Source text start

Sql-server – Can STRING_AGG be used multiple times with different delimiters

sql serversql-server-2017

I was doing some string aggregation and noticed what looked like a bug to me. STRING_AGG was used twice in the same query with different separator arguments. However, both produced the same results (the "first" separator is used in both cases). It seems to happen only in some circumstances. Is this a bug or is this documented behavior?

First, the setup:

CREATE TABLE #Data
  ([Group] INT
 , Member  CHAR(1));

INSERT INTO #Data
VALUES (1, 'a'), (1, 'b')
     , (2, 'c'), (2, 'd');

From a table vs. VALUES constructor. Without WITHIN GROUP ORDER BY, everything is fine. With it, the bug appears

SELECT Commas = STRING_AGG(Member, ', ') --WITHIN GROUP(ORDER BY Member)
     , Colons = STRING_AGG(Member, '::') --WITHIN GROUP(ORDER BY Member)
FROM #Data;

SELECT Commas = STRING_AGG(Member, ', ') --WITHIN GROUP(ORDER BY Member)
     , Colons = STRING_AGG(Member, '::') --WITHIN GROUP(ORDER BY Member)

Source text end
Data supplied start

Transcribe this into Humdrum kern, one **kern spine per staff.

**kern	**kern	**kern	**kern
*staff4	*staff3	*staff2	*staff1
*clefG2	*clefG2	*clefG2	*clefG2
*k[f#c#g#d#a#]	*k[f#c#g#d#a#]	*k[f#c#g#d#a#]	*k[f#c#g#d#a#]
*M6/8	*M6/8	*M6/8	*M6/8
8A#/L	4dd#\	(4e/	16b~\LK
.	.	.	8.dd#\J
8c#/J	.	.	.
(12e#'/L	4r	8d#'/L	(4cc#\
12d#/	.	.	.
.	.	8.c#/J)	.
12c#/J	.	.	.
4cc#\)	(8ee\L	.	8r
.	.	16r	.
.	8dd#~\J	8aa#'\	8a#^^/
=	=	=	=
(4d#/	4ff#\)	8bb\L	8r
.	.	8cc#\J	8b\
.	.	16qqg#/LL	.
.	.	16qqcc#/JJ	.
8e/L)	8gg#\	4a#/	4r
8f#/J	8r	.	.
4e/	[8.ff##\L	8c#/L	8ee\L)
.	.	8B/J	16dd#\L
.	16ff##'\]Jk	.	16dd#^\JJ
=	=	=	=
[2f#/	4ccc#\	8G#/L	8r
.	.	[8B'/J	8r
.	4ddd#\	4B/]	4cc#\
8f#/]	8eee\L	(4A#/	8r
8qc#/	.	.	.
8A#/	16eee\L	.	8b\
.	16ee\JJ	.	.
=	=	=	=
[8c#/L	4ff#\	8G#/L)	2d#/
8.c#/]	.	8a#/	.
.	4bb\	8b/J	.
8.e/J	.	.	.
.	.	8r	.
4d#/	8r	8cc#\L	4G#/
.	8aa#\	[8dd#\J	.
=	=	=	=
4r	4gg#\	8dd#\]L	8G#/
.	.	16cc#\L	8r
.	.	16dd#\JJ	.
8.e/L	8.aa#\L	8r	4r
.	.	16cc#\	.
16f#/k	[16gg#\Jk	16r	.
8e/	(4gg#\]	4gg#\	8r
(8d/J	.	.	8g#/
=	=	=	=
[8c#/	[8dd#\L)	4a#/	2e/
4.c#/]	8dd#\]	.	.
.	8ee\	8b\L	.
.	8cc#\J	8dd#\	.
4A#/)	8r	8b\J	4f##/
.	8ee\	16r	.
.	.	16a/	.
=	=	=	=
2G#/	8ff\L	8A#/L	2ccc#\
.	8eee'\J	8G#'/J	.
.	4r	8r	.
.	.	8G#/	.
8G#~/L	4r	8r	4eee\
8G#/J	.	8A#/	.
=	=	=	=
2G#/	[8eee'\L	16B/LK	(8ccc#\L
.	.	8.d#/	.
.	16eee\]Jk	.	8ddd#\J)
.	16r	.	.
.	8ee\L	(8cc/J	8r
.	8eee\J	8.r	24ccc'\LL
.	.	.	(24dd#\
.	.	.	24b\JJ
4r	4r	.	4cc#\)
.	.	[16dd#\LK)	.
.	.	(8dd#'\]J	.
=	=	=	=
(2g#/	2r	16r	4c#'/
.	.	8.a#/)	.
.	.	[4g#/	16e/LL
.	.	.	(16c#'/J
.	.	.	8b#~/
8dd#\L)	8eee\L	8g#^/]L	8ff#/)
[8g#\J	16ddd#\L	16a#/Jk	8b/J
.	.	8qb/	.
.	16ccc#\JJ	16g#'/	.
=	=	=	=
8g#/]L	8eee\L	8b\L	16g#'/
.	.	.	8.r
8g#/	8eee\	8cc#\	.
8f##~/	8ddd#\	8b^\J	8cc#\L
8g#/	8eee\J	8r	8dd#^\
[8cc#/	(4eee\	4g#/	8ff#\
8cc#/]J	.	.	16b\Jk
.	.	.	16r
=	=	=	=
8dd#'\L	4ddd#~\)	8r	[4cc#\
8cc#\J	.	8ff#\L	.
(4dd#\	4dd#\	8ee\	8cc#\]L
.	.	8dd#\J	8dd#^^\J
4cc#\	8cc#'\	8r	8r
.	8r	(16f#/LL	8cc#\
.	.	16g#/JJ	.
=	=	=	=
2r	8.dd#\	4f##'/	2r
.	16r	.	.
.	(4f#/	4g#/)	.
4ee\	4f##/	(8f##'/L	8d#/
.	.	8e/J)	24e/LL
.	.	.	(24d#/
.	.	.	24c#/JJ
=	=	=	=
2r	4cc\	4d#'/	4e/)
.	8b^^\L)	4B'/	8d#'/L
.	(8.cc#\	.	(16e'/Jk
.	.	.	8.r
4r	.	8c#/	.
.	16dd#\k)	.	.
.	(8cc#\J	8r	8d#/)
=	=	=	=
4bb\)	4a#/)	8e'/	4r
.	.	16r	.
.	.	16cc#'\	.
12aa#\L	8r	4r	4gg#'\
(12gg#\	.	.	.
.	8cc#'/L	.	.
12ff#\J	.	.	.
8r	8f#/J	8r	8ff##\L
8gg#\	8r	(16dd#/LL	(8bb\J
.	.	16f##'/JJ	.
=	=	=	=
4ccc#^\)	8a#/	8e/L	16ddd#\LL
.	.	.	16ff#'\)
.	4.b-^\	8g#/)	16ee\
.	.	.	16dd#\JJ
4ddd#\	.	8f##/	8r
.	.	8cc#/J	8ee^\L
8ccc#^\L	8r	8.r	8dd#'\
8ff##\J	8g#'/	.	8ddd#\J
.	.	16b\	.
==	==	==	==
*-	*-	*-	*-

Data supplied end

*Exercise task*.
In the STRING_AGG post, what added clause makes the bug show up? This material has nothing to do with the STRING_AGG post.

*Response below*.
WITHIN GROUP ORDER BY